Aburrida y resignada, se dirigió a la amplia
biblioteca de su casa, con el objetivo de buscar una lectura interesante, un cuento
corto que la saque de la monotonía interior que la embargaba; comenzó a
hojearlo distraída deteniéndose varias veces, no se podía concentrar, sin
embargo notó que el cuento carecía de título y con una rara sugerencia por
parte del autor: que cada lector , de acuerdo a su interpretación lo titulara a
su antojo; ¡qué extraño! pensó, esto me gusta, debe ser de misterio y ¡vaya si
lo era!; ansiosa quiso saltear el primer capítulo e ir directamente al
argumento, pero de pronto hubo algo que le llamó la atención: la rareza de la
presentación, pues no consistía en la habitual escritura; sólo se veían rayas que
se entrecruzaban, círculos que se abrían y cerraban cual un laberinto por el
cual era difícil avanzar; pequeñas cruces aglomeradas constituían distintas
figuras: romboidales, hexagonales, ovoides, canutos que semejaban pirámides, etc.

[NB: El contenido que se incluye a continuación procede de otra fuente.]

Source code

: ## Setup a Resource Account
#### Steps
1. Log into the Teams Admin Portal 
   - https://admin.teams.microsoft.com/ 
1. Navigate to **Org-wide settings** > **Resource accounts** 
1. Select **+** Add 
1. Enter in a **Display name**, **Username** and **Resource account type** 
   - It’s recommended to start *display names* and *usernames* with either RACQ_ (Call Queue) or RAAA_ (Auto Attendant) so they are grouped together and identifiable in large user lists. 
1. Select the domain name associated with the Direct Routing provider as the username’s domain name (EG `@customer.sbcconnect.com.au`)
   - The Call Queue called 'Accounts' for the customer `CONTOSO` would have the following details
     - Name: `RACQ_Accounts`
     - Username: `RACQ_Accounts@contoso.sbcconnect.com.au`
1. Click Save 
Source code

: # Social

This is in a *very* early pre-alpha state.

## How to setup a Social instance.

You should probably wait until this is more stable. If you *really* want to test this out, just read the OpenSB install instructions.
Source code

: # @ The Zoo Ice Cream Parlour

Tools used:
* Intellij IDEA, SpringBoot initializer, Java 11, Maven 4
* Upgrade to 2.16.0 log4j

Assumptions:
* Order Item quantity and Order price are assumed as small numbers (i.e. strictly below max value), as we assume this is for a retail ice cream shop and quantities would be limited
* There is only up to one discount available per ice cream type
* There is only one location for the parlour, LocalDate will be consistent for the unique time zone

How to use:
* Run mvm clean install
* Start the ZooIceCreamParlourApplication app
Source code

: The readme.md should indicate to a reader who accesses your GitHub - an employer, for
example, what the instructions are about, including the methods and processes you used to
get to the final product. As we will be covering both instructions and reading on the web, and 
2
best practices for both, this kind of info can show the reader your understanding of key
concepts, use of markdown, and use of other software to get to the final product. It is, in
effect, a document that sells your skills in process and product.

Zulma perpleja miraba el texto tratando de
interpretarlo, una mirada rápida le sugería una labor preparada para bordar
pero seguramente, debía abarcarlo en su conjunto y al mismo tiempo estudiar sus
detalles, para dilucidar su significado.
Se
preguntaba: ¿ qué habrá querido decir el autor?..... quizás, las rayas que se
entrecruzan signifiquen caminos o
destinos que con las vueltas de la vida, a veces contactan y otras no; los
círculos: encuentros y desencuentros complejos y ¿las cruces, son acaso los
monumentos a los muertos?, podría ser; se puso a contarlos, eran tantos que le
fue imposible arribar al número exacto.
Por su mente desfilaron las minorías y los
marginados, la desigualdad social y el absurdo de las codicias de los hombres,
con sus guerras sucias.
Ya
era noche cerrada y Zulma se sentía agotada por el esfuerzo; muy perturbada y
casi con congoja cerró el libro, ¿cómo lo titularía?, quizás: “Muertes Sin Sentido”.